There were reports of burning and looting here and there, that were attributed to outside agitators who wanted to shift the focus from the legitimate reason for the protests–demanding justice for unarmed Black people killed by white police officers.
The Black male civil rights leader paradigm is extinct. That mold has been broken for many years, now. All respect is due to the civil rights leaders who gave their lives to the struggle for the past 30 years and beyond.

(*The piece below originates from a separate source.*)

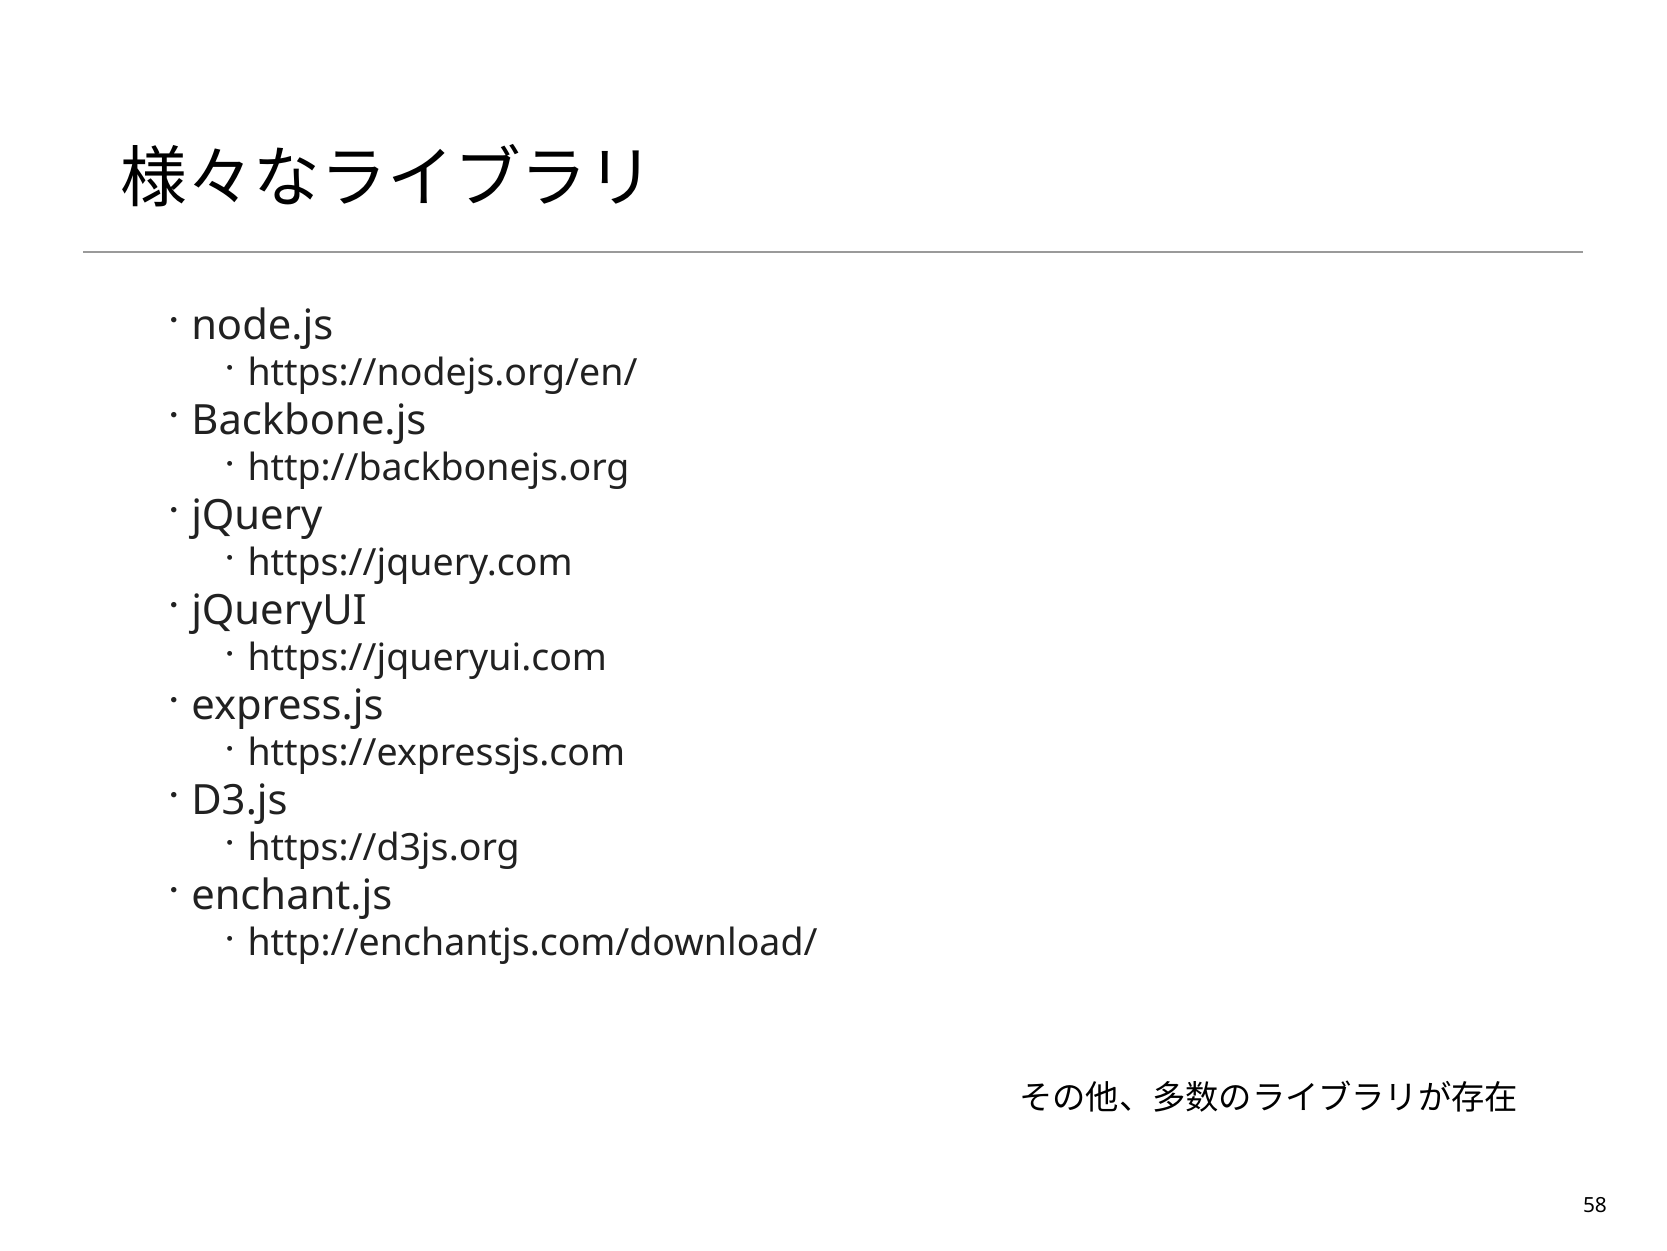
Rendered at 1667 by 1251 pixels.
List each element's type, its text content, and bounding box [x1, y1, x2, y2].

The shards of light I see cutting through the darkness at the end of the tunnel who give me life are Tamika Mallory, Benjamin Crump, Stacey Abrams (the Georgia voting rights activist who delivered the state to Joe Biden on a silver platter); Patrisse Cullors, Alicia Garza, Opal Tometi, and Melina Abdullah, Black Lives Matter movement co- founders; Black and Latinx freshmen progressive members of the House of Representatives known as “The Squad,” Ilhan Omar, Ayanna Pressley, Cori Bush, Jamaal Bowman and Alexandria Ocasio-Cortez. These are fearless speakers of truth to power. They are doing big things. Check for them.
NBC Nightly News’ Lester Holt interviewed Bryan Stevenson, social justice activist, founder/executive director of the Equal Justice Initiative, and a law professor at New York University School of Law.
They talked about Black achievement and racial justice in America on Feb. 10.
Stevenson says until we understand the trauma, injury and harm done to Black people, we will not be able to fully celebrate Black achievement or success.
“We can’t look at Barack Obama’s election and say ‘Oh! Now we are post-racial,’” he said. “It’s so important to understand the nature of the problem . . . that there were two million people who died during the Middle Passage and their bodies are at the bottom of the Atlantic Ocean. And we’ve done nothing to acknowledge that.”
Only when the pain and blood that was paid is honestly acknowledged, and amends made, only then will real progress be achieved.
“If communities across this country say, ‘Never again will we tolerate white supremacy, racial violence, lynching, hatred and segregation,’” Stevenson said, “then we can get some place that we haven’t gotten to yet.”